Sachigusa Yasuda’s Upscale, Uplift (2020 and ongoing), is a textile reclamation project, essentially making rags into luxury crafted clothing. It is in line with a great Japanese tradition of arts of repair, including boro textiles, whether for utility, on the bodies of the poor, or else for aesthetic regard. But the present luxurious works have nothing to do with homelessness; and for the sake of social welfare, I can only contrast them with the fair-trade encouragement of native textile production in Guatemala by a certain LES artist, designer, and priest, Fr. Andrew O’Connor, of St Mary Grand, on Grand Street.

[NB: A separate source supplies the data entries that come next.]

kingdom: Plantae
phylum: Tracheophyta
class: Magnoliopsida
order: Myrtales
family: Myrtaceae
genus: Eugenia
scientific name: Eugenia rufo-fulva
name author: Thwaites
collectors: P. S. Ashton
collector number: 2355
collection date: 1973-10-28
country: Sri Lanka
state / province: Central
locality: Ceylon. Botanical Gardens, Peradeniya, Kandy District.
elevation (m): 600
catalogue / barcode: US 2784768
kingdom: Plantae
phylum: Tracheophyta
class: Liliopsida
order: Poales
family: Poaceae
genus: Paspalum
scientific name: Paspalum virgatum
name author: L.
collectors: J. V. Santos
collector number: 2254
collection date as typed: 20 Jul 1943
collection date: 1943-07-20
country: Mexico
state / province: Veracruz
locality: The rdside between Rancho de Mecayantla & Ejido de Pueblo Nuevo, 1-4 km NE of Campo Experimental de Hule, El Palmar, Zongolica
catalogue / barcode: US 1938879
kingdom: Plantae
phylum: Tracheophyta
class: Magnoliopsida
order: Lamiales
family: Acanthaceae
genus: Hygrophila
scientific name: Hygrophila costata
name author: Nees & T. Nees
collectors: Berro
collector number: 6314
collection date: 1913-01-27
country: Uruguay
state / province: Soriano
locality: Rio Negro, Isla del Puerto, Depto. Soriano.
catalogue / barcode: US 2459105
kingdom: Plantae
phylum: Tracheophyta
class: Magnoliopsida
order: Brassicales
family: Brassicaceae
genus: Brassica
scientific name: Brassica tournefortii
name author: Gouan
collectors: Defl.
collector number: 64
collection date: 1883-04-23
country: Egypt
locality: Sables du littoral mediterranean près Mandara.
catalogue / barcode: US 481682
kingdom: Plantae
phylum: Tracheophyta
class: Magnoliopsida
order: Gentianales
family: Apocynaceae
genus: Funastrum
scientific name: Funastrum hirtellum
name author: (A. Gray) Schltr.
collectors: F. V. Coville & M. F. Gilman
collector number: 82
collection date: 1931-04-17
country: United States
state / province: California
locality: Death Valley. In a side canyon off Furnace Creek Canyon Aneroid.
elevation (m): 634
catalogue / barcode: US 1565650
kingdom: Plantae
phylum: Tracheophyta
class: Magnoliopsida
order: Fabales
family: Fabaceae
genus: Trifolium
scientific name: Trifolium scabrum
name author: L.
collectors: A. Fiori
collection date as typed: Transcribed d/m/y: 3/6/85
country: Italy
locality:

I do want to point out a problematic architectural detail: a photo of a groundplan. As a minor part of Rosler’s exhibit, it strikes me as suggesting how the very building where one stands might be “renovated” if not replaced. Here, however, as in many a postwar project in the city of New York, the buildings are set diagonally in a superblock, which young conservative architects no doubt tend to despise as a “socialistic” look, the trouble being the new plan wants to mess with just that. These now older complexes are angled in plan for good reason, to open up the available space. The new plan is an attempt to de-modernize New York public housing that was often better designed than most capitalist housing. Were it to go through, it would produce bland and acoustically resounding courtyards of the old Bronx type: a Trumpian attempt to reverse and normalize New York. Fortunately, that is hardly what Rosler, and Hudson Guild’s UnHomeless NYC, are up to.
Joseph Masheck is an art historian and critic, has been awarded the 2018 “Distinguished Lifetime Achievement Award for Writing on Arts” by the C.A.A.